Additionally, Brigham and Women’s Hospital in Boston is preparing to study tirzepatide (sold as Zepbound by Eli Lilly) for alcohol use disorder, while Eli Lilly has expressed interest in exploring Zepbound’s potential for treating both alcohol and drug addiction.

The study’s researchers, led by Christian Hendershot from the University of Southern California, suggest that reduced alcohol consumption on a large scale could yield significant public health benefits. This possibility is supported by a Swedish study of over 200,000 patient records, which found that individuals with substance use disorders taking semaglutide or liraglutide had significantly lower rates of alcohol or drug-related hospitalizations.

However, a meta-analysis examining various types of research has introduced some uncertainty regarding these findings. Currently, the FDA has approved only three medications for reducing alcohol consumption: disulfiram (1951), naltrexone (1994), and acamprosate (2004). In Europe, Lundbeck’s Selincro was approved in 2013 for reducing heavy drinking days, though it never received U.S. approval for alcohol use disorders.

Semaglutide is currently FDA-approved under the brand names Wegovy for obesity and Ozempic for diabetes. Similarly, tirzepatide is marketed as Zepbound for obesity and Mounjaro for diabetes. The potential expansion of these medications into alcohol use disorder treatment could represent a significant development in addiction medicine, though more comprehensive research is needed to confirm their efficacy in this application.

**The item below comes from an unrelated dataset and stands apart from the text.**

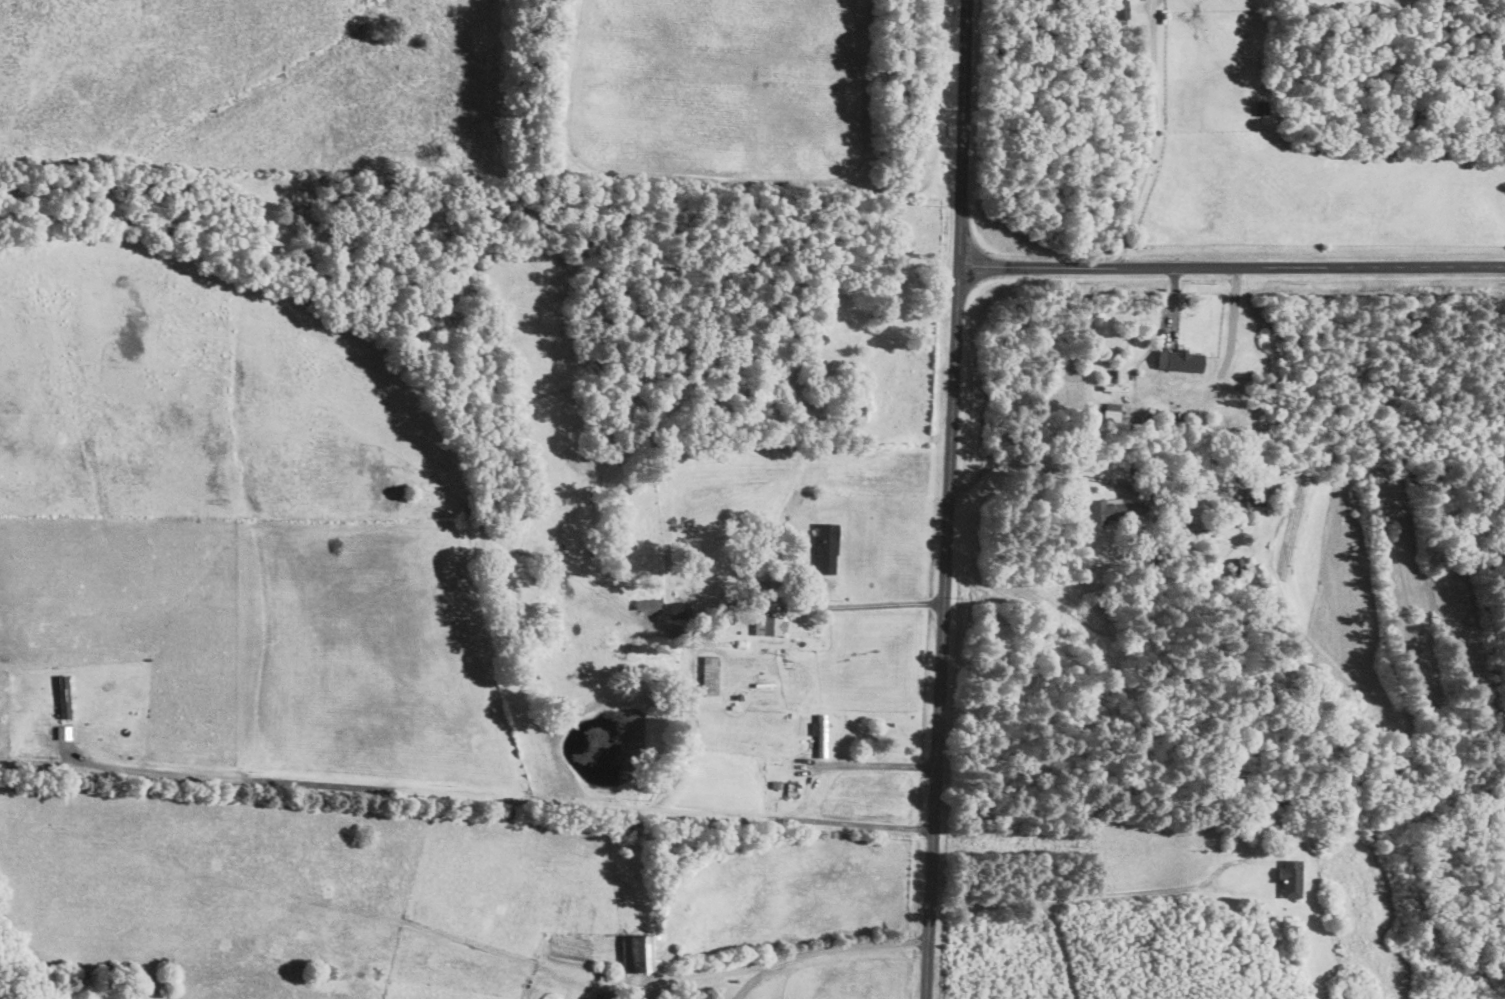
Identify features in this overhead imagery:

The intersection of appetite suppression and alcohol craving reduction suggests these medications might work through similar mechanisms to help individuals manage both weight and alcohol consumption. As research continues and larger trials proceed, the medical community will gain a clearer understanding of whether GLP-1 drugs could become a valuable tool in treating alcohol use disorder, potentially adding to the limited number of FDA-approved options currently available.